Dieu intervient dans une société fragmentée, avec la bonne nouvelle de l’Évangile. Il a envoyé son Fils Jésus-Christ supporter le poids de nos péchés, le poids de notre individualisme et de notre désir d’indépendance, pour nous réconcilier avec Dieu notre Créateur et d’ainsi rétablir la relation originelle entre l’homme et Dieu, qui est la source de toute autre relation et de toute communauté. Dieu ne vient pas créer un nouveau rayon dans le magasin de pièces automobiles, mais il vient ouvrir un salon de l’automobile, où des pièces différentes sont réunies, réconciliées, pour former les plus beaux et les plus performants véhicules possibles. L’Évangile crée une société nouvelle, où la différence est une bénédiction, voulue par Dieu, et utile entre ses mains.

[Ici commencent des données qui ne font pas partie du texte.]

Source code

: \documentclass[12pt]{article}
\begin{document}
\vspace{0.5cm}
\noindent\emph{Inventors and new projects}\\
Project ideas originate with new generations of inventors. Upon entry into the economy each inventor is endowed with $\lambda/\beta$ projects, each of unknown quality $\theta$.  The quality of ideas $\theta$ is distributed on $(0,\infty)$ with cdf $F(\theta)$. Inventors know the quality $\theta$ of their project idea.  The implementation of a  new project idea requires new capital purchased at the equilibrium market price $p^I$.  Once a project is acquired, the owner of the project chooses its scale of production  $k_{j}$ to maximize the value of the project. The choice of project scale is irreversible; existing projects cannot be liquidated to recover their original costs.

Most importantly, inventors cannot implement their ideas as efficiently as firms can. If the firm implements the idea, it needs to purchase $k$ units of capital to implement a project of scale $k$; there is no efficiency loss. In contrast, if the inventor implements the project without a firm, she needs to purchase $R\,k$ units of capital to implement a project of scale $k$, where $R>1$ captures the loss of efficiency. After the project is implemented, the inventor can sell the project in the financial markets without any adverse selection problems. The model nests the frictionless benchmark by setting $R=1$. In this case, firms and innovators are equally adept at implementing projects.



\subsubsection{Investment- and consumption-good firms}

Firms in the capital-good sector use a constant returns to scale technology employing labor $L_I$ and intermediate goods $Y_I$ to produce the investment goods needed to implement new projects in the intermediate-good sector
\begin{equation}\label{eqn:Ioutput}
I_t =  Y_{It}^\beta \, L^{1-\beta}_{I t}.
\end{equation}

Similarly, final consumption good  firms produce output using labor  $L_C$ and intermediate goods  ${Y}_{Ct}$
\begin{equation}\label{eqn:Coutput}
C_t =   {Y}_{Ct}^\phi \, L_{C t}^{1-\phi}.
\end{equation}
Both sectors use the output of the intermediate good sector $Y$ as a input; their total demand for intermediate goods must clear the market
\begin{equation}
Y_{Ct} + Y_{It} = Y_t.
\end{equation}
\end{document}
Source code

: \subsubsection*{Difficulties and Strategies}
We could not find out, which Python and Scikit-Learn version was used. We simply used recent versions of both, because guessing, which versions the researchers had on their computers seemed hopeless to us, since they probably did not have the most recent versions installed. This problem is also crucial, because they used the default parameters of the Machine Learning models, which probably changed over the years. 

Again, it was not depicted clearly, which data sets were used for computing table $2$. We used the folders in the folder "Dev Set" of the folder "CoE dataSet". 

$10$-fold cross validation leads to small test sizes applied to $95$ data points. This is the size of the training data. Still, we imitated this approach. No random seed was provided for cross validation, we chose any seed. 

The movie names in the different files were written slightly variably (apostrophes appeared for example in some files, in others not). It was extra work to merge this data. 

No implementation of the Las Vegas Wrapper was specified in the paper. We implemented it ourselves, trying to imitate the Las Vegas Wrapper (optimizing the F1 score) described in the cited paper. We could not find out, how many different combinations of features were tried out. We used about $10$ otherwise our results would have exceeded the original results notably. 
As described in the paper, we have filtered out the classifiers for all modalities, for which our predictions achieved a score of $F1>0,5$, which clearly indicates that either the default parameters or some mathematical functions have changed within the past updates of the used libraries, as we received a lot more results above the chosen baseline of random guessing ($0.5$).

[Jésus] est venu annoncer comme une bonne nouvelle, la paix à vous qui étiez loin et la paix à ceux qui étaient proches ; car par lui, nous avons les uns et les autres accès auprès du Père dans un même Esprit. Ainsi donc, vous n’êtes plus des étrangers ou des gens de passage ; mais vous êtes concitoyens des saints, membres de la famille de Dieu (Ép 2 : 17 – 19). Alors regardez la personne qui est devant vous, derrière, à droite, à gauche… Aussi différents que nous puissions être les uns des autres, pour Dieu, et en Jésus-Christ, nous sommes ici, là où Dieu nous a placés, chez nous, citoyens d’un même Royaume, celui de Dieu, et membres de sa famille. La diversité de notre église est une richesse, déterminée de façon providentielle par Dieu, pour notre bien et pour sa gloire ! Nous sommes la vitrine du Royaume de Dieu, d’une société nouvelle, rachetée, réparée, où les différences d’âge, de langue, de revenus, de situation familiale, d’expérience, et même de goûts musicaux ne constituent plus des obstacles à notre communion les uns avec autres, mais bien plutôt, à cause de notre communion les uns avec les autres autour de Jésus-Christ, ces différences sont les signes incontestables de la rédemption opérée par Dieu dans notre vie. Puisse Dieu nous montrer, comme il l’a fait avec Paul, que notre chez nous est plus proche que nous le croyons : inutile de parcourir des centaines de kilomètres, d’attendre des dizaines d’années pour finalement ne jamais trouver les personnes qui nous ressemblent vraiment, mais grâce à Jésus, et par la foi en lui, nous sommes déjà chez nous ici, dans la communion de l’église locale où Dieu nous a placés. Vous avez été édifiés sur le fondement des apôtres et des prophètes, Jésus-Christ lui-même étant la pierre de l’angle. En lui, tout l’édifice bien coordonné s’élève pour être un temple saint dans le Seigneur (Ép 2 : 20, 21).